By Samuel Etris, Senior Technical Consultant to The Silver Institute

The special properties of silver are allowing electron microscopes to identify objects down to one hundredth the thickness of a human hair.

A new device uses silver in its temperature sensor to detect and convert heat from x-ray energy emitted from the material that is being analyzed. The silver detector, which functions inside the scanning electron microscope at a temperature close to absolute zero, is therefore extremely sensitive.

 

The device has high enough resolution that it can even determine the proportions of such difficult to analyze combinations as titanium and nitrogen, and tungsten and silicon.

The scanning electron microscope, which enlarges invisibly small objects to over 100,000 times, can combine its powerful enlargement capability with the ability to analyze the makeup of an infinitesimal portion of the material under examination. The new device may make possible a wide range of potential applications from forensic analysis to quality control of microelectronic chips.

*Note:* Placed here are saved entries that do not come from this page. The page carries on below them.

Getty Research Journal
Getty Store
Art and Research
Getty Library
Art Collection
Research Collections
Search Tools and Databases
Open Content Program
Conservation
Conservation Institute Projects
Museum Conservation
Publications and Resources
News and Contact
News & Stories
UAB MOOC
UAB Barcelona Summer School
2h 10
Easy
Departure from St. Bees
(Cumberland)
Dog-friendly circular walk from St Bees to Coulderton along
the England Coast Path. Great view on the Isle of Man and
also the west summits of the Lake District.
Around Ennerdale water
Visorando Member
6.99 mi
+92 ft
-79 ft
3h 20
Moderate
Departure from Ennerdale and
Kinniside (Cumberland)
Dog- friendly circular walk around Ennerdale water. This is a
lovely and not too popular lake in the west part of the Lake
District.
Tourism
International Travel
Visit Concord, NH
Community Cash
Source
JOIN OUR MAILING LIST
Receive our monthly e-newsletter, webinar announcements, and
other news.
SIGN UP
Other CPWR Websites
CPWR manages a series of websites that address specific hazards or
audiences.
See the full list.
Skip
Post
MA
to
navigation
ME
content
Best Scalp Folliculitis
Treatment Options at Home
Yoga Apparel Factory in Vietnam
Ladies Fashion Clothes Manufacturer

Quality control at one hundredth the thickness of a human hair is a major concern to the enormous semiconductor industry that manufactures tiny microprocessors with millions of transistors and other components. The reliability of these microprocessors is essential to the performance of an ever increasing range of products vital to human safety from air traffic control systems to the efficient operation of automobile engines.

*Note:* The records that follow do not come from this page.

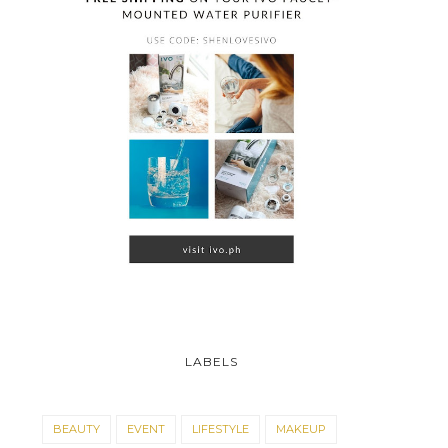
LABELS
BEAUTY
EVENT
LIFESTYLE
MAKEUP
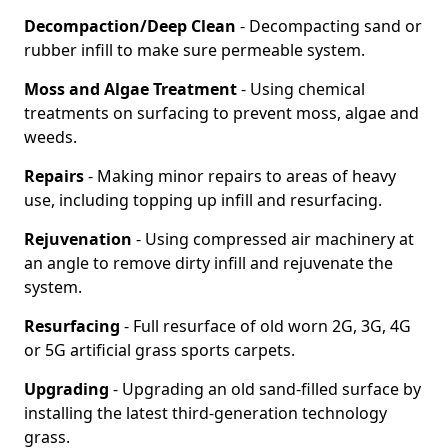
Decompaction/Deep Clean
- Decompacting sand or
rubber infill to make sure permeable system.
Moss and Algae Treatment
- Using chemical
treatments on surfacing to prevent moss, algae and
weeds.
Repairs
- Making minor repairs to areas of heavy
use, including topping up infill and resurfacing.
Rejuvenation
- Using compressed air machinery at
an angle to remove dirty infill and rejuvenate the
system.
Resurfacing
- Full resurface of old worn 2G, 3G, 4G
or 5G artificial grass sports carpets.
Upgrading
- Upgrading an old sand-filled surface by
installing the latest third-generation technology
grass.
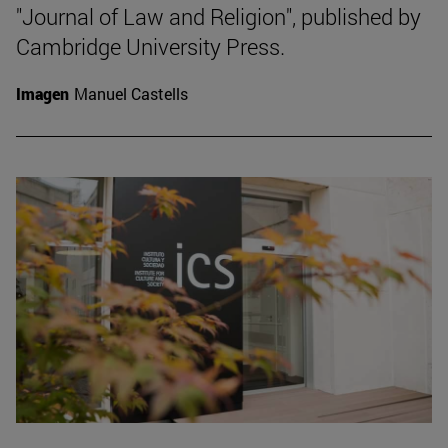
"Journal of Law and Religion", published by
Cambridge University Press.
Imagen
Manuel Castells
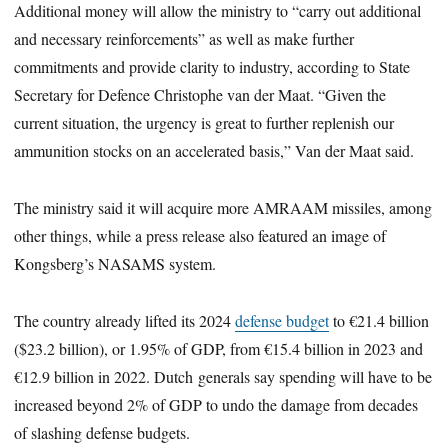
Additional money will allow the ministry to “carry out additional
and necessary reinforcements” as well as make further
commitments and provide clarity to industry, according to State
Secretary for Defence Christophe van der Maat. “Given the
current situation, the urgency is great to further replenish our
ammunition stocks on an accelerated basis,” Van der Maat said.
The ministry said it will acquire more AMRAAM missiles, among
other things, while a press release also featured an image of
Kongsberg’s NASAMS system.
The country already lifted its 2024
defense budget
to €21.4 billion
($23.2 billion), or 1.95% of GDP, from €15.4 billion in 2023 and
€12.9 billion in 2022. Dutch generals say spending will have to be
increased beyond 2% of GDP to undo the damage from decades
of slashing defense budgets.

A study is now underway to develop the silver-using device into a commercial instrument for the microanalysis of materials. The new device is expected to find a wide variety of applications throughout all high technology industries, from new electronic device research to the development of new metal alloys.

This research was done by the Electronics and Electrical Engineering Laboratory, National Institute of Standards and Technology in Boulder, Colorado.